# [WORK TO BE COMPLETED]
For every line in the data below that contains "Материал", copy the line.

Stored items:
---+---

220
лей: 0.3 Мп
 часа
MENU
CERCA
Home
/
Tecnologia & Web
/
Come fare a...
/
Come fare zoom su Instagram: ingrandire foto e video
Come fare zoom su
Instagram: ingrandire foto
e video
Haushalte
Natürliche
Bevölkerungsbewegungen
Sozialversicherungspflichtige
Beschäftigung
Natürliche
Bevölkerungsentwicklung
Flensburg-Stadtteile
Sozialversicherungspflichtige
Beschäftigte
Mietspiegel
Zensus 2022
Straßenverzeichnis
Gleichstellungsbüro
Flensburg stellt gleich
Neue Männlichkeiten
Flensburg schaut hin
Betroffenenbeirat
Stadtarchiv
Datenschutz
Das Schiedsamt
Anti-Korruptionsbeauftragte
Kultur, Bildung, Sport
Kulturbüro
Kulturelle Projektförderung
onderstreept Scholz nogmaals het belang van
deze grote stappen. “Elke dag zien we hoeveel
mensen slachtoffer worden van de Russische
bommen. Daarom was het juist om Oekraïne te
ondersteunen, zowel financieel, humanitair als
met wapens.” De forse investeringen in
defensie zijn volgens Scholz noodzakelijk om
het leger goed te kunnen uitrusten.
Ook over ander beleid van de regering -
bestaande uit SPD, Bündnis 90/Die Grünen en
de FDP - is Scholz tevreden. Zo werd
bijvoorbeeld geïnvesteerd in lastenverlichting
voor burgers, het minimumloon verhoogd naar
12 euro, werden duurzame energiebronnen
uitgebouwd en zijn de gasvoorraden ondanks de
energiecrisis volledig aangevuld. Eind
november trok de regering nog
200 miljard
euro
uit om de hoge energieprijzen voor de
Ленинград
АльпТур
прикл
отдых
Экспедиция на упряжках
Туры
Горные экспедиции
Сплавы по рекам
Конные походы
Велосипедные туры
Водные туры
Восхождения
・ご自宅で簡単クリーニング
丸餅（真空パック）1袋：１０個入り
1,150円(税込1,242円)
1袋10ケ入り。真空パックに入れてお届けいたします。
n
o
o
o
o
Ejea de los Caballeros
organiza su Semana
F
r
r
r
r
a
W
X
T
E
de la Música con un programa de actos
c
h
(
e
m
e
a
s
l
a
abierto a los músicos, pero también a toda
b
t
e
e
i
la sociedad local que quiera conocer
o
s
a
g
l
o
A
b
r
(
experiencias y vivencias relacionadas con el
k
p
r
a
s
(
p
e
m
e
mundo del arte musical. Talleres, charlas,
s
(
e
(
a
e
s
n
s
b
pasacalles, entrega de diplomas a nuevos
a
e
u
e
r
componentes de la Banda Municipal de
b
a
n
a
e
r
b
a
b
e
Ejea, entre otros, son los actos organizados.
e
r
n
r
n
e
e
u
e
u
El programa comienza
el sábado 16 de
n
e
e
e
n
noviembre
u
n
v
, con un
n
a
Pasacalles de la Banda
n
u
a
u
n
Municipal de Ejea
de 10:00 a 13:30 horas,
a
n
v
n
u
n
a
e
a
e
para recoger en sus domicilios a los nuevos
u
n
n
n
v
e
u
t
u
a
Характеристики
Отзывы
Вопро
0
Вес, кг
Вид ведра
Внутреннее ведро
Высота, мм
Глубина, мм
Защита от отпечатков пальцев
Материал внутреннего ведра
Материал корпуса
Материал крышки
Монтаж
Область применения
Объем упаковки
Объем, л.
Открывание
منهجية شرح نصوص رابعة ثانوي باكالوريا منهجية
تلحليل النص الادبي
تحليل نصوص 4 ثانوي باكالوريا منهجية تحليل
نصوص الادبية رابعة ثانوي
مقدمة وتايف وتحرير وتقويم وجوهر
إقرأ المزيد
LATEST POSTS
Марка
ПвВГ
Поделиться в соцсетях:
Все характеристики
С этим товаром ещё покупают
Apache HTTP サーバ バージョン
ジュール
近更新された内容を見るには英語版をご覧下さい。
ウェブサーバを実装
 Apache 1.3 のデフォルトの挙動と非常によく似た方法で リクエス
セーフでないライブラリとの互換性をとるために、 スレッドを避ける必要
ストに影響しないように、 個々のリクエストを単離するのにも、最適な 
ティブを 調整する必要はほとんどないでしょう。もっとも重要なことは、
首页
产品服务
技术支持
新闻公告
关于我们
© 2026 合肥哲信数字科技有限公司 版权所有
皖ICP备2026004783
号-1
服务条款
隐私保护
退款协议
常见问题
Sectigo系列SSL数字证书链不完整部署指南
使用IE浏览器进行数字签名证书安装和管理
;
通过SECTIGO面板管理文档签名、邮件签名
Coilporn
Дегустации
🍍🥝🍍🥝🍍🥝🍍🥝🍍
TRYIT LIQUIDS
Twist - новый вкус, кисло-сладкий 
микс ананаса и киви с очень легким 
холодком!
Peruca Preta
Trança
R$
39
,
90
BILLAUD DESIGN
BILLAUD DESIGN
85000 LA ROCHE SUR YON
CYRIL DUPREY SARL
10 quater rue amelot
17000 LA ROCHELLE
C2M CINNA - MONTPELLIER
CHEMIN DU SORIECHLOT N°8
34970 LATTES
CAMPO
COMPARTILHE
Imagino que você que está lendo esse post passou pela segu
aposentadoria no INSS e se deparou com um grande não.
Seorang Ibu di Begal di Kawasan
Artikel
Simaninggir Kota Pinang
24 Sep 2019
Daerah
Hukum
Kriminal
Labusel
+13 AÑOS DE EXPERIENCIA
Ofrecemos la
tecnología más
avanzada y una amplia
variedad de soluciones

---+---

# [ANSWER SECTION]
Материал внутреннего ведра
Материал корпуса
Материал крышки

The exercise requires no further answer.